By Brian Klingbeil, MD EMEA, Savvis
Last year’s economic downturn has seen traditional ‘DIY’ organisations radically reassess their approach to IT management. Many enterprises have starting to shift budgets to flexible, service led purchasing of IT infrastructure as they identify that moving to managed infrastructure can reduce capital expenditure and costs whilst increasing business flexibility.
Enterprises are also evaluating if this is the time to shift to cloud based infrastructure so as to capitalise quickly on the recovery opportunity. IT professionals are also learning how to assess which elements of their architecture are ripe for taking into the cloud.
2010 is the year for Cloud Seeding. Those ‘in the know’ understand that you can now trust the cloud with mission critical applications, meaning enterprise cloud adoption will start in earnest this year. Making the right decision on when to shift to cloud based infrastructure is very important as it will then help businesses to capitalise from the beginnings of the upturn and insulate themselves somewhat from the risk of a W shaped recovery. With enterprises commencing their engagement their first cloud projects, they begin to understand better the benefits of cloud computing.
The benefits for Cloud Computing as we all know are enormous, including cost-effective approaches to some of the common key challenges that confront IT organizations on a daily basis such as
• How can we provide a better end-user experience at the lowest cost?
• How can we meet availability and other SLA-based requirements?

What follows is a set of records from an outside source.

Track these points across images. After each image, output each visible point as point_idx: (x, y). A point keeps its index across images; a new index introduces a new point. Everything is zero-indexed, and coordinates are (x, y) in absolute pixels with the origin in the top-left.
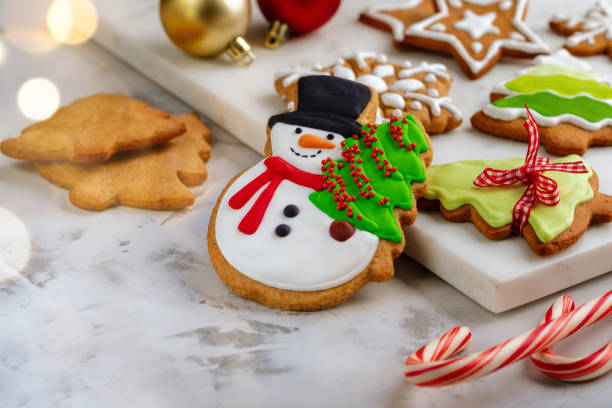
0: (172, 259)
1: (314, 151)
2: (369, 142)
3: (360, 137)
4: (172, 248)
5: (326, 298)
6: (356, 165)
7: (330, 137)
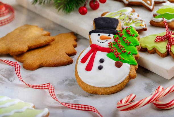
0: (67, 83)
1: (105, 40)
2: (121, 36)
3: (118, 34)
4: (67, 78)
5: (118, 87)
7: (109, 35)
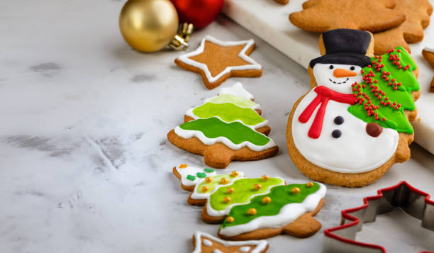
1: (344, 79)
3: (372, 66)
6: (374, 85)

• How can we deal more effectively with the outages that will inevitably occur?
That said, IT professionals evaluating cloud services must understand the policy implementation mode they are buying into. They need to think about how much control they need at the resource, application and operational levels – and then make sure that it’s available. Organisations and IT leaders that take an over-simplified view of cloud computing and commit to it without fully understanding the implications of such a move risk making things worse instead of better.

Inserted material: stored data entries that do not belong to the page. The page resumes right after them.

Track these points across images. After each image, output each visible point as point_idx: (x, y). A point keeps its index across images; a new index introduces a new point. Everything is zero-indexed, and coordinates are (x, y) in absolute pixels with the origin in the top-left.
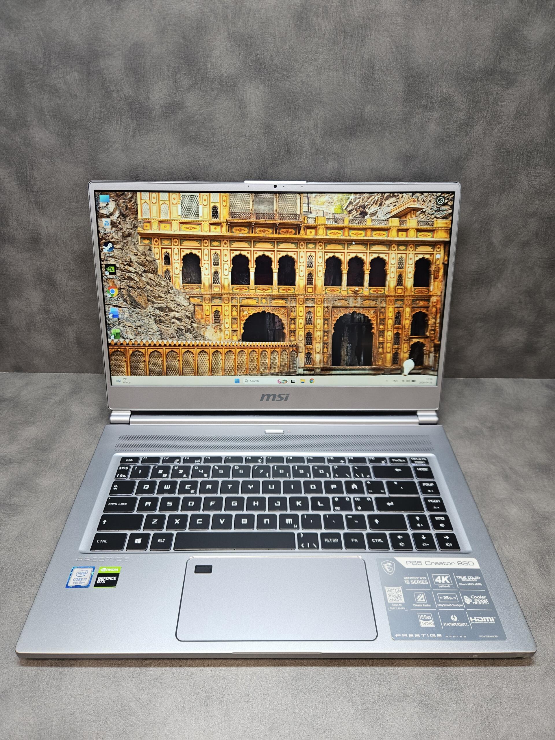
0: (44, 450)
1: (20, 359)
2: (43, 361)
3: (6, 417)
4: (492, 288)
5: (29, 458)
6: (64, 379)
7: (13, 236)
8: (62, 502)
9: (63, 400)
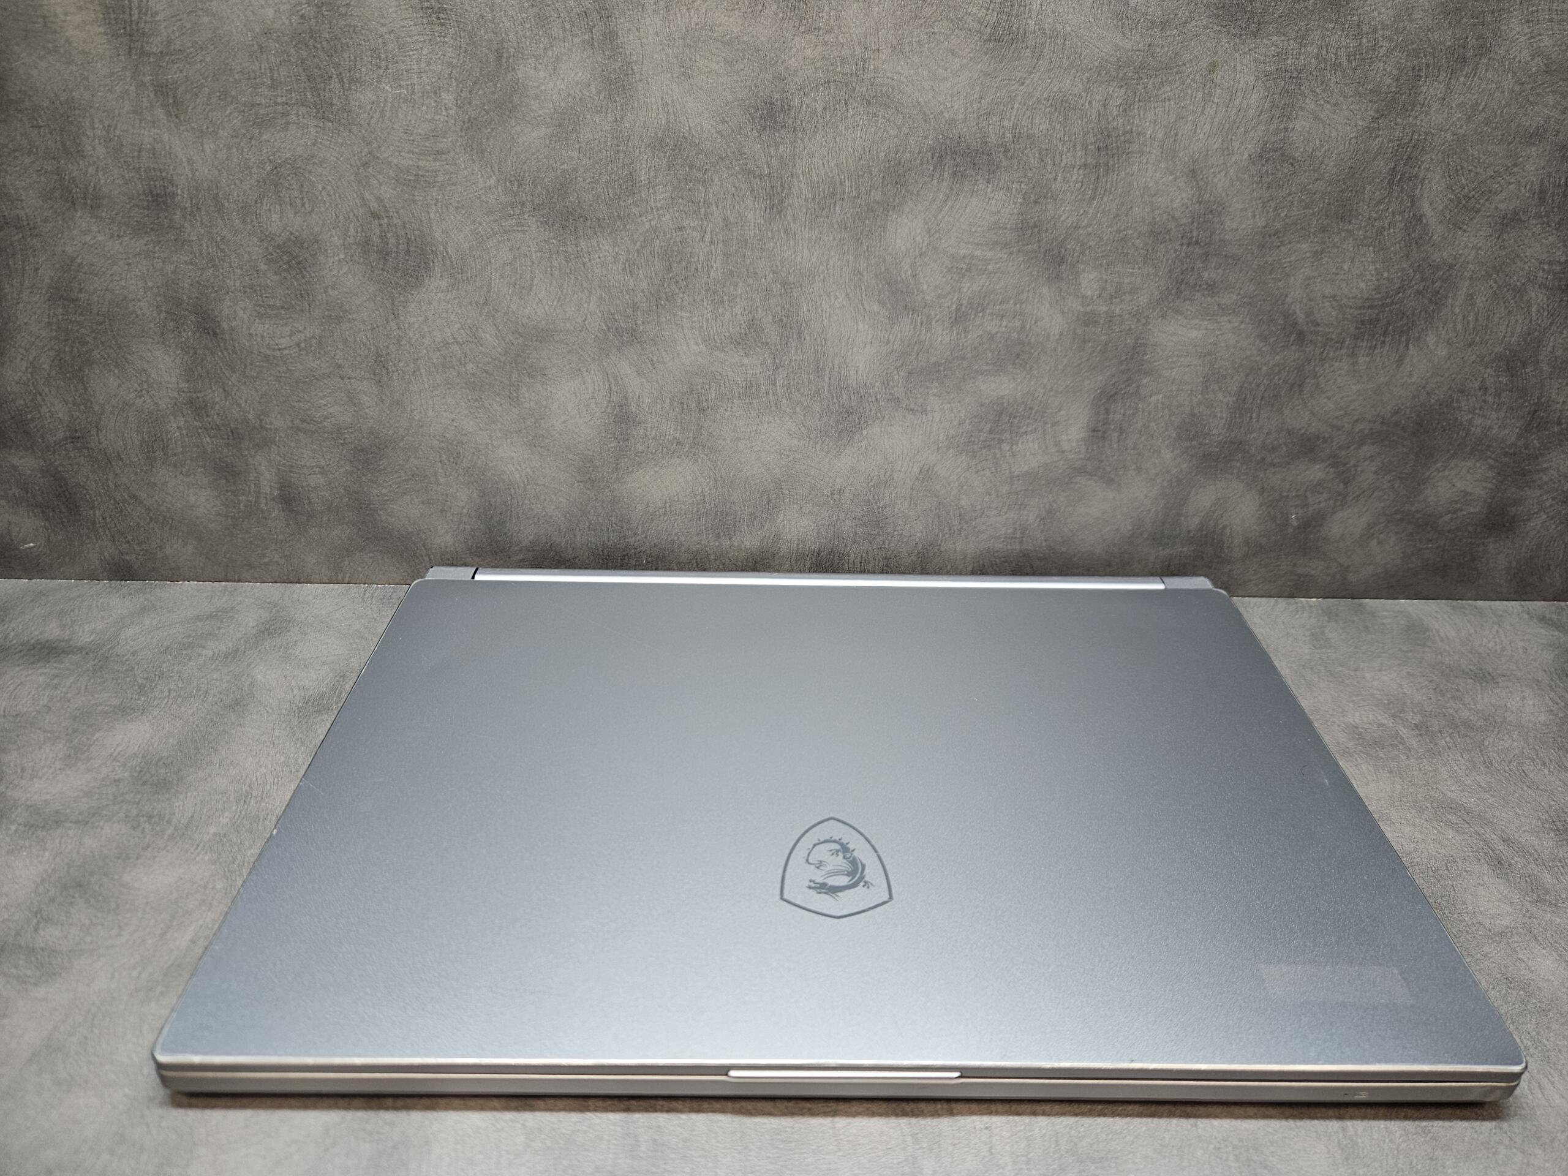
0: (162, 786)
1: (128, 542)
2: (190, 549)
3: (69, 695)
4: (1411, 347)
5: (116, 808)
6: (246, 597)
7: (95, 187)
8: (193, 941)
9: (237, 651)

Moving forward, the year 2010 will be the centred around cloud governance. IT organisations need to fully understand the implications of a move towards Cloud Computing rather than dive in without a plan. Only when IT professionals stay on top of the cloud by fully understanding the implications of a move towards Cloud Computing, possess a detailed understanding of decision-making policies across resources, applications and operations, then will they be able to look forward to reaping the much anticipated rewards of Cloud Computing.